Tirando o Morrissey do armário

Nina Lemos veste uma camisa do ídolo e sai por São Paulo

por Nina Lemos em

Nina Lemos descobre uma camisa do ídolo guardada em um apartamento de São Paulo, pede emprestada e sai usando a peça que foi atirada para a plateia por Mozza em um show em Londres: mata amigos de inveja e descobre uma maldição

Vesti uma camisa listrada (do Morris­sey) e saí por aí. Sim, aconteceu. E era dele mesmo, eu juro. Quem é fã do músico in­glês – que acaba de lançar o disco Years of Refusal – sabe que ele tem o hábito de ti­rar a camisa que usa nos shows e jogar pa­­­ra a plateia, que quase se mata para con­­­seguir o manto.

E agora o grande furo jornalístico do ano: há uma ca­misa do Morrissey em São Paulo! O especialista em tecno­lo­gia da in­for­mação Flavio Espin­do­la e o bo­o­ker Fa­bio Bechepeche, ambos de 38 anos, con­se­guiram ganhar tal prê­mio em um show do cantor em 2004 em Lon­dres. Eles con­tam.

“Estávamos na frente e, de repente, uma camisa voou em ci­ma da gente, ele jogou bem na nossa direção. As pessoas pula­ram tan­to para pegar que eu me abaixei. De repente come­ça­ram a gri­tar: ‘Where’s the shirt, where’s the shirt?’”, conta Fla­vio. O que ele não sabia é que o companheiro, esperto, já tinha pegado a ca­mi­sa e escondido embaixo de sua camiseta. “Ela caiu em cima de mim e um monte de gente veio imediatamente tentar rasgar. Só que eu escondi.” Claro, eles fi­caram com medo de apanhar e, por isso, mu­daram de lugar e passaram o res­to do concerto tensos por causa da peça, que hoje mora no apartamento deles. Sem nun­­­ca ter sido lavada, a camisa é cobiçada por todos os ami­gos, como o maquiador Robert Estevão: “Ele ofereceu pra­ti­ca­mente tudo o que tem em casa em troca da camisa”, entrega Fla­vio.

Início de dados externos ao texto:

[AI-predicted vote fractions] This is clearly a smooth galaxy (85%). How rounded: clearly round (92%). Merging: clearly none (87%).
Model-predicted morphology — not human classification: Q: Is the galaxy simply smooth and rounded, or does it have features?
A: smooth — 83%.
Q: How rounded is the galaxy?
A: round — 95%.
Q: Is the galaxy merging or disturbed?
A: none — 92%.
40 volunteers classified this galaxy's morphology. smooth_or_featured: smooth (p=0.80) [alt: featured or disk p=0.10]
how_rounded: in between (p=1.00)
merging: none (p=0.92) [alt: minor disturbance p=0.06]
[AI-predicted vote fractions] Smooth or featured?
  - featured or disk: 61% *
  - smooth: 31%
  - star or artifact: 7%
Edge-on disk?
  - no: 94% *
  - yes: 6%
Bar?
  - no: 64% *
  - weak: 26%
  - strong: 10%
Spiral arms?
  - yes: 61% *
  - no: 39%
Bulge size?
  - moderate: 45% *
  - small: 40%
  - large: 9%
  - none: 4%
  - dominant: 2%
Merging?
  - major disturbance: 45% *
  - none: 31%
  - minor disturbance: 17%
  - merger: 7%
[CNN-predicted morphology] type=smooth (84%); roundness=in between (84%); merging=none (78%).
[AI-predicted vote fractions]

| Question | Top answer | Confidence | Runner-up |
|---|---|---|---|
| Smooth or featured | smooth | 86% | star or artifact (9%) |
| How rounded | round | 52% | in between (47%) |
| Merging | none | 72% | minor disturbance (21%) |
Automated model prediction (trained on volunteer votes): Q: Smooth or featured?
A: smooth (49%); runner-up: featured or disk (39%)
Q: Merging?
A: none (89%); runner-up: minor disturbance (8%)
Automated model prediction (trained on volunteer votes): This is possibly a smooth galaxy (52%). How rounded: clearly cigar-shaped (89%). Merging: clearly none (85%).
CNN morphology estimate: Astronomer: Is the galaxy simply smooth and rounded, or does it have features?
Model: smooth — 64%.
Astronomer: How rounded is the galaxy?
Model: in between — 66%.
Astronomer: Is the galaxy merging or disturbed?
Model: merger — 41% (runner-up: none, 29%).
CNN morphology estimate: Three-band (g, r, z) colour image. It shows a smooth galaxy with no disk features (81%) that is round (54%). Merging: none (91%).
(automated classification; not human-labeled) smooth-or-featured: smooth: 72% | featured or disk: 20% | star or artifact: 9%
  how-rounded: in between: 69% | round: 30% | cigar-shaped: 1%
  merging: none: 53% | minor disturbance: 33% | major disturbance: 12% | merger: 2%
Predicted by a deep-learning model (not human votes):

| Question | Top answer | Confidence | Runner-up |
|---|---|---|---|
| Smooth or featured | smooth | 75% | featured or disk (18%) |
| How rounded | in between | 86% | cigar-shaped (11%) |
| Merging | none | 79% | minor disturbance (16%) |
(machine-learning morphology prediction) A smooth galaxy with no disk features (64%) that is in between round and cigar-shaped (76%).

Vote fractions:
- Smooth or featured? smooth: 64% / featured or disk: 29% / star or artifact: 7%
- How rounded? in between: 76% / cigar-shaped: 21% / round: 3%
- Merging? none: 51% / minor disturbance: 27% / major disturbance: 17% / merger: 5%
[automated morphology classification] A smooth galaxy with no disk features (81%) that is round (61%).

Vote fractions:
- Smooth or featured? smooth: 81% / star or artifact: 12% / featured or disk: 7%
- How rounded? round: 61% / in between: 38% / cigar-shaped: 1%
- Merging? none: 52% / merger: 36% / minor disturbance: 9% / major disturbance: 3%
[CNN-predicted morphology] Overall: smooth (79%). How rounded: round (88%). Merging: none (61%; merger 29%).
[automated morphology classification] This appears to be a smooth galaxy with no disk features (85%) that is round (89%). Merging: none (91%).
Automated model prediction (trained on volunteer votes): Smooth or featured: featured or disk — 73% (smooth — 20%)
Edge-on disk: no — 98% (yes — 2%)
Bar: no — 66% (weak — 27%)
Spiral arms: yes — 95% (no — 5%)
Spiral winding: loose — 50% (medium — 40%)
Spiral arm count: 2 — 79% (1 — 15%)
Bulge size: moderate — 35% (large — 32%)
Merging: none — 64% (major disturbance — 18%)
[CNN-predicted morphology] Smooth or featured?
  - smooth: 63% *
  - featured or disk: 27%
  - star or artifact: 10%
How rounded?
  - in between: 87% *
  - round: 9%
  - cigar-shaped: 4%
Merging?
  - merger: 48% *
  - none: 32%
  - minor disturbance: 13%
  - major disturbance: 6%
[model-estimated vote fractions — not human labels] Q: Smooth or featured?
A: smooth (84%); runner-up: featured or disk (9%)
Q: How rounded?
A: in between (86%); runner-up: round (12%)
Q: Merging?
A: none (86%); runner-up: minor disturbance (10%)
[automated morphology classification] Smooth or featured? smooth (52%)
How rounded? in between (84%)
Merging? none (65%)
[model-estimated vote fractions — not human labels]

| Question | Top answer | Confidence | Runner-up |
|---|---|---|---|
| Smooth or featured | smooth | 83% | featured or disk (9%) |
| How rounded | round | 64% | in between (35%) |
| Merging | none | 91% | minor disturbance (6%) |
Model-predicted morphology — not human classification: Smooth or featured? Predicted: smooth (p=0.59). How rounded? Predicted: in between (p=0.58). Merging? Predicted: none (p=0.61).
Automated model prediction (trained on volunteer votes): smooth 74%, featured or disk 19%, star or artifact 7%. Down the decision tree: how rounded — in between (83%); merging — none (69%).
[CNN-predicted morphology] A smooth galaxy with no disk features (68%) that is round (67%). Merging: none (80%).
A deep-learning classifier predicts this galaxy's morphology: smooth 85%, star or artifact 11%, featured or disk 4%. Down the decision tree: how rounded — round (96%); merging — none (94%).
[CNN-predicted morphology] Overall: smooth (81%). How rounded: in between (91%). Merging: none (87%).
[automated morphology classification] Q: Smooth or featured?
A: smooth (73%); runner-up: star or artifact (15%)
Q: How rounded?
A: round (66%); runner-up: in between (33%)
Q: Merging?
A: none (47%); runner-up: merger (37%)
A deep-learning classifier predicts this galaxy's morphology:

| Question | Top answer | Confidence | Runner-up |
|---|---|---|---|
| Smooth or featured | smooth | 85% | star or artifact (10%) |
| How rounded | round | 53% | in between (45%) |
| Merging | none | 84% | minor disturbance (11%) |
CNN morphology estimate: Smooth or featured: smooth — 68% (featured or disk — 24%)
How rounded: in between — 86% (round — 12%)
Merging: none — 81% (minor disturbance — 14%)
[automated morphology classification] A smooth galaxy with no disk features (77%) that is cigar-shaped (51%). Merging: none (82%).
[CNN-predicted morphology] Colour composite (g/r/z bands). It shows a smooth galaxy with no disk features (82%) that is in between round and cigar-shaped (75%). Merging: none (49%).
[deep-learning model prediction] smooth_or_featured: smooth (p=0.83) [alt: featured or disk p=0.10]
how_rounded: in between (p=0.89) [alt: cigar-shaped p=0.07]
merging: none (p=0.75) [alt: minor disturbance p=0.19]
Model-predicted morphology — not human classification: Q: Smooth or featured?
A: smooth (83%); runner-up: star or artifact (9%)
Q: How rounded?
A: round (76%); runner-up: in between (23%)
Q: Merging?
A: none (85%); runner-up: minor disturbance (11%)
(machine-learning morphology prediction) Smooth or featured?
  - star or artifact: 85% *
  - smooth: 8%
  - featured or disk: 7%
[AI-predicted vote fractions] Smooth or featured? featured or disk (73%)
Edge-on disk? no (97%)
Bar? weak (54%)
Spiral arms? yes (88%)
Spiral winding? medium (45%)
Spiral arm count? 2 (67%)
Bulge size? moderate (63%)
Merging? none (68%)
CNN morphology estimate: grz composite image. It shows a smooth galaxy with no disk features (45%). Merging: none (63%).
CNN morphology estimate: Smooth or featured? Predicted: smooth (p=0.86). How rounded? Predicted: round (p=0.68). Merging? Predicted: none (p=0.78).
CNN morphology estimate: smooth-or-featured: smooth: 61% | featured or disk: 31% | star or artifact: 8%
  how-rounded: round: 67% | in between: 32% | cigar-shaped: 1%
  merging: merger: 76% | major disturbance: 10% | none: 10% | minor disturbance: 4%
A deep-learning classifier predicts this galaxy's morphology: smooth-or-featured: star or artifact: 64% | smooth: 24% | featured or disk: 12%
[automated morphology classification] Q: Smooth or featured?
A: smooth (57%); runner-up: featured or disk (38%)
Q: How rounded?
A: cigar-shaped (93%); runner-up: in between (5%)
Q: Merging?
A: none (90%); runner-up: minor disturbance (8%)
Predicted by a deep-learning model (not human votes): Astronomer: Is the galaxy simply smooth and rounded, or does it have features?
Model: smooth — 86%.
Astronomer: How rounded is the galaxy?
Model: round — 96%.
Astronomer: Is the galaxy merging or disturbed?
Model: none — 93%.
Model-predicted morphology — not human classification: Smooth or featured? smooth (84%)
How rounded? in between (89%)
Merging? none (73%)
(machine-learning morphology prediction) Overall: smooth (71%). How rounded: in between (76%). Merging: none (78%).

Fabio e Flavio são tão loucos que ti­ve­ram coragem de me emprestar a camisa pa­ra um teste. Sim, eu vesti uma camisa do Morrissey em um domingo (everyday is like Sunday) e fui dar um rolê na Augus­ta, o reduto dos in­dies paulistanos. É uma ca­­misa Gucci e é real­men­te emocionante pensar que o Morrissey a usou em um show. Parece conversa de maluco. E é. Mas não vou mentir. Fi­quei emocionada.

A maldição da devoção
Tentei tirar uma onda com os indies da Augusta. Perda de tempo. Eles me olharam com ar blasé. Aí lembrei que po­dia fazer um amigo desmaiar. E quase o fiz. “Meu Deus, isso é praticamente um San­to Su­dá­rio”, disse o ator Dionísio Neto ao de­parar com a “joia”. Ele vestiu a camisa emo­cio­na­dís­simo, dizendo coisas como: “Não acredito que ele usou”. Outro amigo, o ad­mi­nis­trador Afonso Antunes saiu de sua casa ex­clu­sivamen­te pa­ra me encontrar – e conhecer a camisa. “Isso é o mais perto que já estive DELE”, dizia.

Mas agora preciso confessar o lado metafísico da camisa. Morrissey, como se sabe, é uma pessoa antissocial, com pouca paciência com a humanidade. E, de repente, algo aconteceu. Co­mecei a ser tomada por um mau humor irrefreável e in­comum, tan­to que briguei com duas pessoas: um amigo de amigo e uma garçonete que tentou me impedir de ficar em pé na rua Augusta. Pensei que estava louca. Mas depois lembrei que era efeito da ca­misa, que estava cheia de energia antigente! Tirei e, me sen­tin­do a versão feminina do Morrissey, voltei para casa cantando: “This world, I’m afraid, is designed for crashing bores. I’m not one”.